▶ _REQUIREMENT_
Which lines run from the one containing "nose: (275, 53)" to the last line of the entries? Return them exactly, with nothing more.

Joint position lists
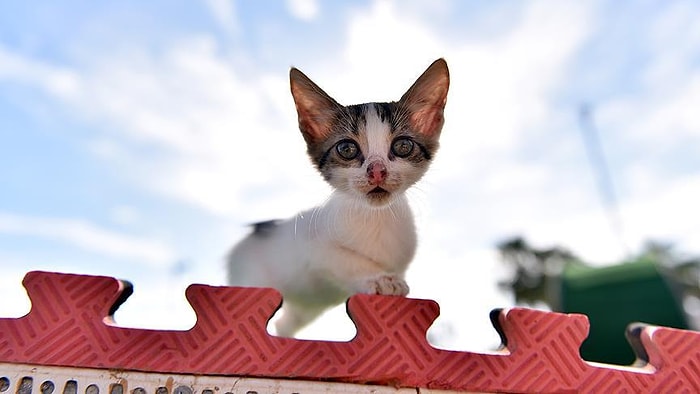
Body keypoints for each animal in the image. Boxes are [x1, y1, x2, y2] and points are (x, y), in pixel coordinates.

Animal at [227, 57, 452, 336]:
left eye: (403, 146)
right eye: (346, 149)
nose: (377, 171)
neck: (375, 219)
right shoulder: (311, 245)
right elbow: (343, 258)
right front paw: (380, 278)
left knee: (284, 323)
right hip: (250, 277)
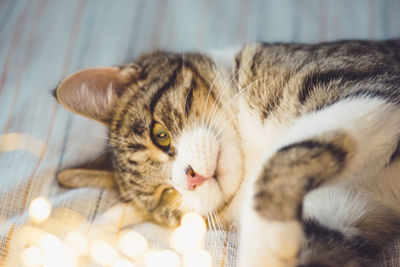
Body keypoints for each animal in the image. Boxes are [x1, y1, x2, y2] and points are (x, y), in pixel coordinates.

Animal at [54, 38, 400, 266]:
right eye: (167, 195)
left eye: (160, 135)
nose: (191, 178)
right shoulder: (345, 209)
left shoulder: (370, 86)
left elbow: (281, 159)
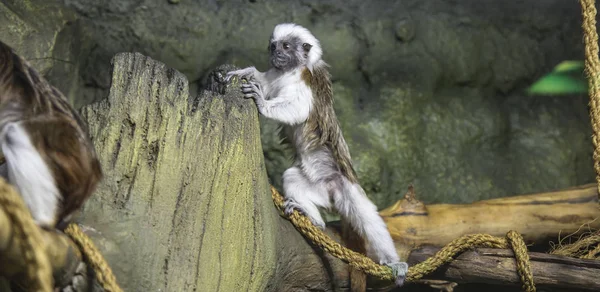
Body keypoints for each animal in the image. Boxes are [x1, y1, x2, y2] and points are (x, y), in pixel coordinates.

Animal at [227, 22, 410, 288]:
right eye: (274, 46)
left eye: (286, 46)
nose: (275, 53)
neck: (290, 71)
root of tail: (332, 190)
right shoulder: (275, 76)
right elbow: (263, 80)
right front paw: (245, 71)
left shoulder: (303, 82)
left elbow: (298, 109)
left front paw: (261, 103)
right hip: (319, 189)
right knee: (292, 177)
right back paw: (314, 220)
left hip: (348, 189)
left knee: (370, 220)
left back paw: (392, 262)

▶ _TASK SOLUTION_
nose: (275, 53)
neck: (290, 71)
root of tail: (332, 190)
right shoulder: (275, 76)
right elbow: (263, 80)
right front paw: (245, 71)
left shoulder: (303, 82)
left elbow: (298, 109)
left front paw: (261, 103)
right hip: (319, 189)
right knee: (292, 177)
right back paw: (314, 220)
left hip: (348, 189)
left knee: (370, 220)
left back paw: (392, 262)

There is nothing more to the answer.